When this rule applies, take note of the following items:
  • You cannot create or perform operations on a database named DEFAULT in Spark SQL.

  • Before you execute SQL statements in Spark SQL, you must execute the USE DatabaseName statement to switch to the destination database. You can also explicitly specify the database to which a table belongs in a SELECT statement, such as SELELCT * FROM db1.table1.

4. Spark SQL has some limits on ALTER statements.
You can modify the metadata of databases and tables by using ALTER statements such as ALTER DATABASE. Spark SQL has the following limits on ALTER statements:
  • The ALTER statements can only be executed to modify the comment of a database. The statements cannot be executed to modify the location or properties of a database.

  • The ALTER statements can only be executed to modify the columns or properties of a table. For example, you can add a column or modify properties. In this case, the columns cannot be partition key columns.

5. Spark SQL does not allow you to store user-defined functions (UDFs) in the DLA metadata service.
You can create and use UDFs in the Spark code. However, these UDFs cannot be registered with the DLA metadata service as general functions. You can create a temporary function for a Spark job and then use this function in the job.
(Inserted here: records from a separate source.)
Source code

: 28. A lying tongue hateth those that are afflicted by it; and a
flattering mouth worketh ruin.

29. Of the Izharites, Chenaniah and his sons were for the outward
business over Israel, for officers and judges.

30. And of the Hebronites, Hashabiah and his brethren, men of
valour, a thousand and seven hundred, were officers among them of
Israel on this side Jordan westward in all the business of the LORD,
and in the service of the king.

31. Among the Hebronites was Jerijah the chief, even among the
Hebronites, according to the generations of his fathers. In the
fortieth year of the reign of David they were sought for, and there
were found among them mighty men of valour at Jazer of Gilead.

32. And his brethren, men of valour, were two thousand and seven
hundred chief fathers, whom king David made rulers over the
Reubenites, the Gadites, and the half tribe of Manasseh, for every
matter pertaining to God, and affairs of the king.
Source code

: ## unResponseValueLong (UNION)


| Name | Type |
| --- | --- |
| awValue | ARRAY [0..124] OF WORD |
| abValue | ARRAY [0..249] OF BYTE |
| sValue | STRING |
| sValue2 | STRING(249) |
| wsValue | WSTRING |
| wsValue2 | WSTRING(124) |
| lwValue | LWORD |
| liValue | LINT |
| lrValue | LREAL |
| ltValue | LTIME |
Sample statement used to create a temporary function:
CREATE TEMPORARY FUNCTION IF NOT EXISTS func1 as
'com.aliyun.dla.SimpleUDFExample' USING JAR '/path/to/jar1',
JAR '/path/to/jar2'
Persistent functions will be supported in later versions.
6. Some limits are imposed when you execute SQL statements on Spark tables in the DLA console.
After you create the db1 database and the table1 table in Spark SQL, DLA must explicitly check whether the database or table exists when you execute SQL statements on the database or table. If you want to drop the database, you must execute the following statement:
DROP DATABASE IF EXISTS db1
7. Spark SQL does not support GRANT statements.
You cannot execute a GRANT statement in the serverless Spark engine to modify the permissions of RAM users. This rule is defined by the Apache Spark community. To modify the permissions of RAM users, you can execute GRANT or REVOKE statements on the Execute page in the DLA console.